System Parameters Variation
The controller is also found to be robust enough to perform just as predicted by the simulation results even if the parameters used for the system model are within ± 50% of the actual power system parameters.
Incorporating Physical Constraints
To test the efficacy of the proposed LFC strategy on a more practical system, the following physical constraints are considered in the models of the test systems:
- Communication Time Delay (CTD): A delay of 10 ms is introduced.
- Generation Rate Constraints (GRC): A value of 10% pu/min is used.
- Governor Dead Band (GDB): A value of 100 mHz is set.
The simulation results show that the proposed LFC strategy clearly outperforms the LFC strategy based on the fuzzy FOPI-FOPID when the controllers are tuned with the constraints included in the test system model. The fuzzy FOPI-FOPID exhibits unstable behavior in both frequency and tie-line power flow responses.
Conclusion
This article presents an LFC strategy based on a cascaded fractional-order proportional integral-fractional-order proportional integral derivative (FOPI-FOPIDN) with a derivative filter. The controller is optimally tuned using the ADIWACO PSO variant.
The robustness and scalability of the proposed LFC strategy are rigorously tested on a two-area test system and a three-area test system using step load perturbation, combined random load, PV, and wind perturbations, as well as system parameter variations. The experimental results obtained are compared with those of recent LFC strategies in the literature, clearly showing the superiority of the proposed LFC strategy.
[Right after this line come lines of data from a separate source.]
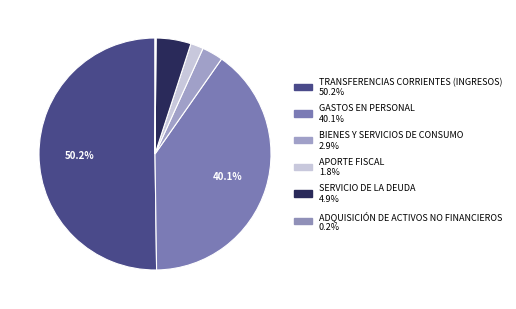

Count the number of slices in the pie.

6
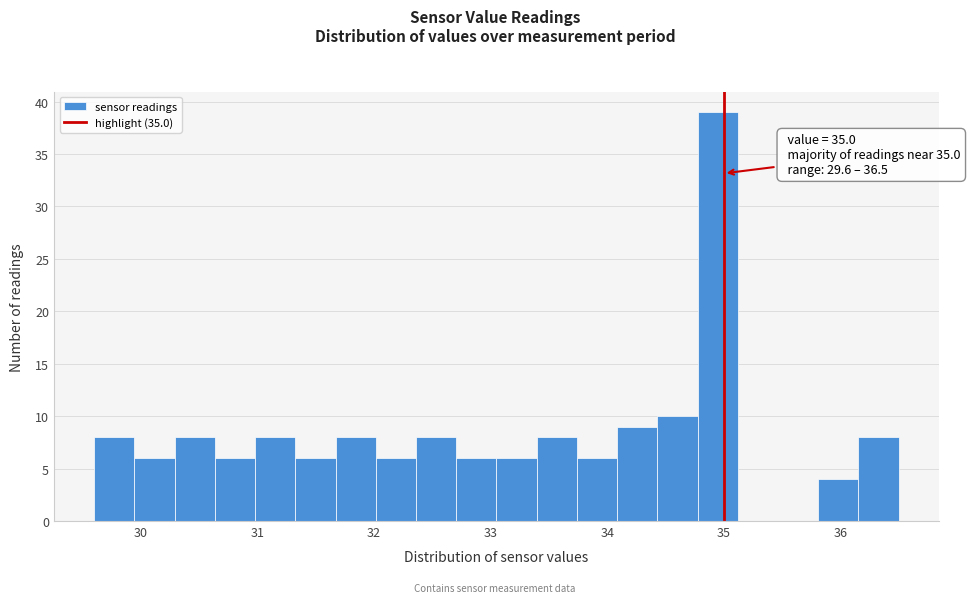

Read against the x-axis, roughly where is the centre of the tallest bar?

34.9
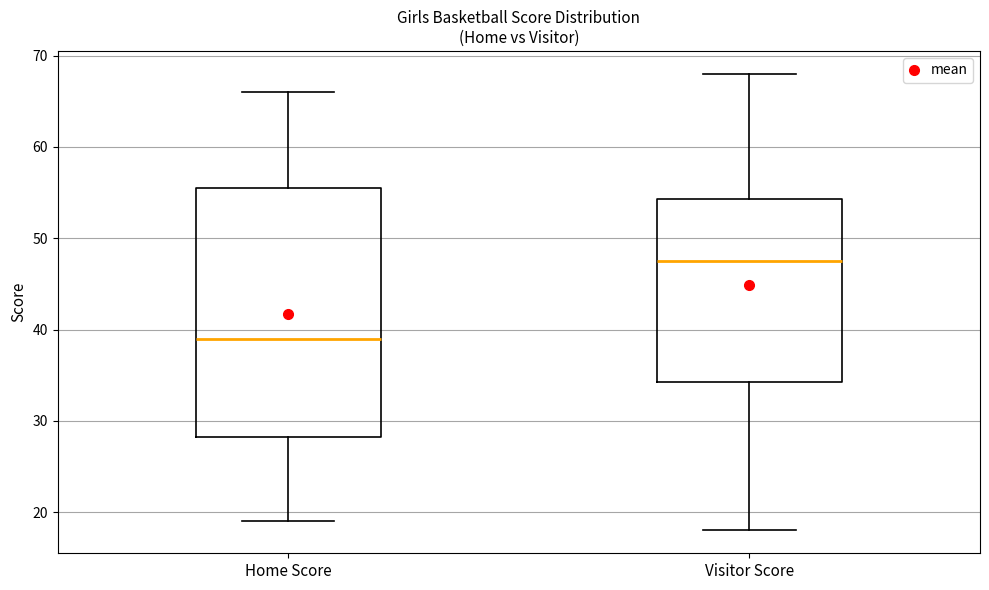

Which box's median line is the highest?

Visitor Score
Furthermore, the proposed control strategy is subjected to more stringent testing by incorporating key physical constraints, namely generator rate constraints, governor dead band, and communication time delays in the test system. The simulation results confirm the robust performance of the proposed LFC strategy under these practical conditions.
Overall, the study shows that the proposed LFC strategy is more effective and robust than the recent comparison strategies and has enormous potential for load frequency control in real-world RES-integrated power systems. The limitation of the proposed method is its reliance on fixed gains, which means it is not an adaptive strategy. Future work should explore ways to enhance the adaptiveness of the proposed method.